L’animateur radio assène le coup de grâce avec un joyeux «… sans aucun doute avec plaisir, chers auditeurs, que vous venez d’écouter avec nous la dernière chanson de ces quatre garçons dans l’vent, ça s’intitule «Let it Be» et c’est déjà un succès Outre-Manche…».

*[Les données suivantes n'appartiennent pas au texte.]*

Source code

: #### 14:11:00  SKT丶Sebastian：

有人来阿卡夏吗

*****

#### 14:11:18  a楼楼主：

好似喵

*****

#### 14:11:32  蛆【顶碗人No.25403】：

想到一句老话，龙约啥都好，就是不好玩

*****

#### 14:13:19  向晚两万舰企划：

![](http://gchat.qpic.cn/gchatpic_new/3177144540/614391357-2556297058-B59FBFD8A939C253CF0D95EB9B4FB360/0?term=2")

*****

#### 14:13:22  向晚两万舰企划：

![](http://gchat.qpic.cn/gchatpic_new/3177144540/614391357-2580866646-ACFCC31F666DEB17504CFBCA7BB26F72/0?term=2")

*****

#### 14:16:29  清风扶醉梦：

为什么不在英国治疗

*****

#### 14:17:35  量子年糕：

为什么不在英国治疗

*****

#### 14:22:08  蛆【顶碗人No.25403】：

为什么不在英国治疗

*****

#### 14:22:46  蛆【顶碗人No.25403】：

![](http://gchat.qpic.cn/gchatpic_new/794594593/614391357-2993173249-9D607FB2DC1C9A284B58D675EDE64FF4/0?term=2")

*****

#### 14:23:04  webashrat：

Malgré moi, un petit rire m’échappe. Par acquit de conscience, j’effectue un ultime test: j’ôte le perfecto, attend quelques secondes un effet qui ne souhaite visiblement pas arriver, puis remet la veste sur mes épaules. Je ne vais pas le cacher, j’apprécie l’improbable lorsqu’il se manifeste, et je suis une adepte de l’incroyable. Il faut reconnaître que c’est le genre de situations qui contribuent à pimenter la vie, et la mienne est souvent monotone. M’est avis qu’il est préférable de prendre les choses comme elles viennent, et d’éviter de se poser trop de questions. Quitte à en profiter un peu. Après tout, ce n’est pas tous les jours qu’on a la chance de découvrir un autre temps ! L’occasion est à saisir impérativement. Et tant pis si, au final, tout cela n’est qu’une expérience onirique ; mes sensations actuelles, elles, sont bien réelles, et j’espère qu’il en sera de même pour mes souvenirs.

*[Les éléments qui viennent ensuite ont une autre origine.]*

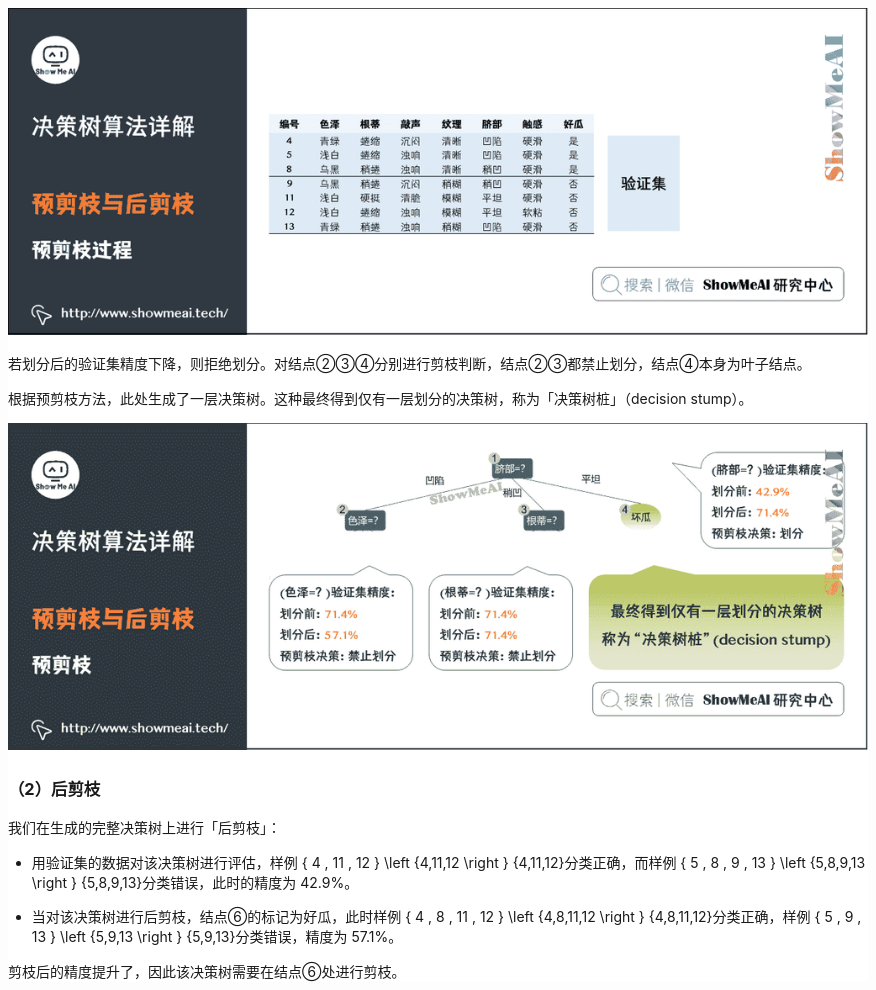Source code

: ![](img/1ed1de02125b893ebd0bf6bd41b4ea34.png)

若划分后的验证集精度下降，则拒绝划分。对结点②③④分别进行剪枝判断，结点②③都禁止划分，结点④本身为叶子结点。

根据预剪枝方法，此处生成了一层决策树。这种最终得到仅有一层划分的决策树，称为「决策树桩」（decision stump）。

![](img/c115afe9b594286133719e64a238c680.png)

### （2）后剪枝

我们在生成的完整决策树上进行「后剪枝」：

*   用验证集的数据对该决策树进行评估，样例 { 4 , 11 , 12 } \left \{4,11,12 \right \} {4,11,12}分类正确，而样例 { 5 , 8 , 9 , 13 } \left \{5,8,9,13 \right \} {5,8,9,13}分类错误，此时的精度为 42.9%。

*   当对该决策树进行后剪枝，结点⑥的标记为好瓜，此时样例 { 4 , 8 , 11 , 12 } \left \{4,8,11,12 \right \} {4,8,11,12}分类正确，样例 { 5 , 9 , 13 } \left \{5,9,13 \right \} {5,9,13}分类错误，精度为 57.1%。

剪枝后的精度提升了，因此该决策树需要在结点⑥处进行剪枝。
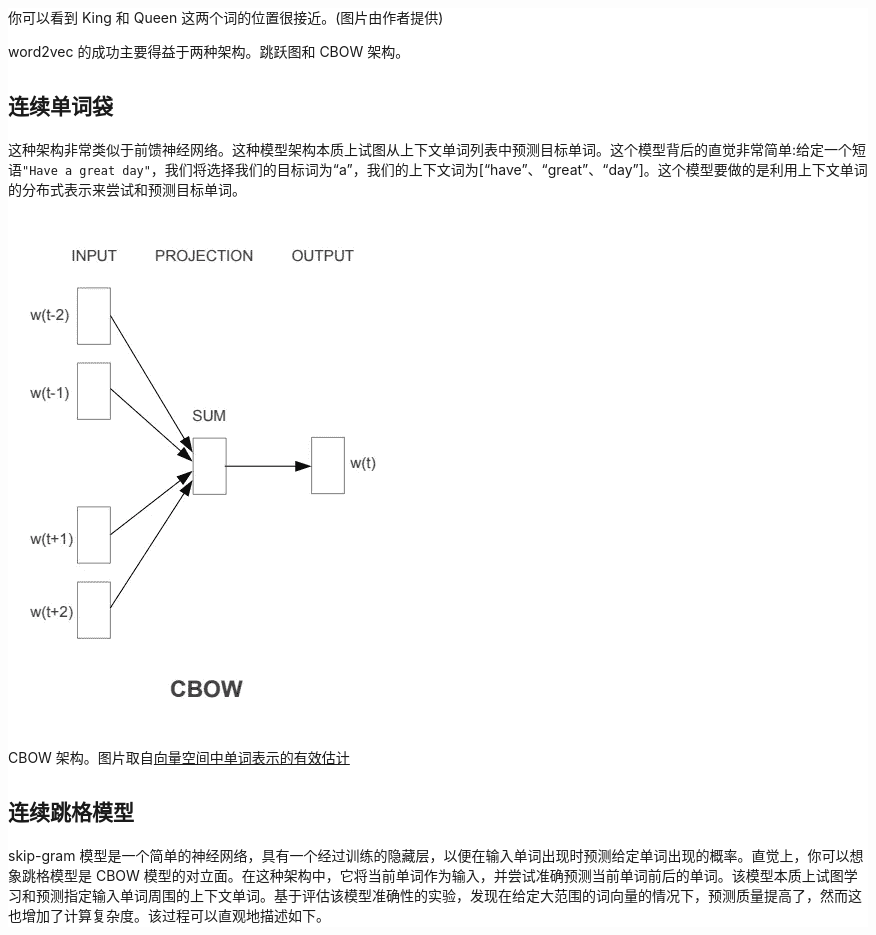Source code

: 你可以看到 King 和 Queen 这两个词的位置很接近。(图片由作者提供)

word2vec 的成功主要得益于两种架构。跳跃图和 CBOW 架构。

## 连续单词袋

这种架构非常类似于前馈神经网络。这种模型架构本质上试图从上下文单词列表中预测目标单词。这个模型背后的直觉非常简单:给定一个短语`"Have a great day"`，我们将选择我们的目标词为“a”，我们的上下文词为[“have”、“great”、“day”]。这个模型要做的是利用上下文单词的分布式表示来尝试和预测目标单词。

![](img/a5dade10c48d2d444d58f6660b347497.png)

CBOW 架构。图片取自[向量空间中单词表示的有效估计](https://arxiv.org/pdf/1301.3781.pdf)

## 连续跳格模型

skip-gram 模型是一个简单的神经网络，具有一个经过训练的隐藏层，以便在输入单词出现时预测给定单词出现的概率。直觉上，你可以想象跳格模型是 CBOW 模型的对立面。在这种架构中，它将当前单词作为输入，并尝试准确预测当前单词前后的单词。该模型本质上试图学习和预测指定输入单词周围的上下文单词。基于评估该模型准确性的实验，发现在给定大范围的词向量的情况下，预测质量提高了，然而这也增加了计算复杂度。该过程可以直观地描述如下。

Tout d’un coup, la porte de la chambre s’ouvre en trombe. Un jeune homme, cheveux noirs luisants, moustache fournie, fait son apparition et m’embrasse fougueusement avant même que j’aie pu réagir. «Salut ma Loulou ! T’es prête ? Pierre nous attend, je lui ai dit qu’on le rejoindrait le plus tôt possible… Ça va ? T’as pas l’air dans ton assiette aujourd’hui…T’as pas oublié quand même ?». Mon mutisme et mon air ahuri l’incitent à poursuivre : «L’anniversaire de Suzie, ça te dit quelque chose ? Allo, on se réveille, ma belle ! Prends ton casque, on file dare-dare.». Je marmonne un «oui, oui» mal assuré et fait mine de chercher l’équipement de motarde, excellent prétexte pour découvrir le reste de l’appartement. Le petit salon accolé à la chambre fait aussi office d’entrée. Moins coloré que la pièce à coucher, sa fantaisie réside uniquement en la présence d’une paire de fauteuils bulle et d’une lampe à lave. Le reste de l’ameublement est un curieux mélange de bois massif et de formica. La radio s’arrête de chanter. Alors que je me dirige vers ce qui semble être une alcôve réaménagée en coin-cuisine, j’entends derrière moi une voix teintée d’impatience: «Mais qu’est ce que tu fiches, au juste ? Tiens, il est juste là ! Dis-donc, les yeux ne sont pas en face des trous, j’ai l’impression… Tu es sûre que tout va bien ? Tu n’es pas très causante ce matin, pour un moulin à paroles… ». L’inconnu me tend un casque boule, puis se ravise et vient le placer lui-même sur ma tête, attachant fermement la sangle sous mon menton. Je le rassure par un sourire, qu’il me rend en l’accompagnant d’un baiser sur mon nez.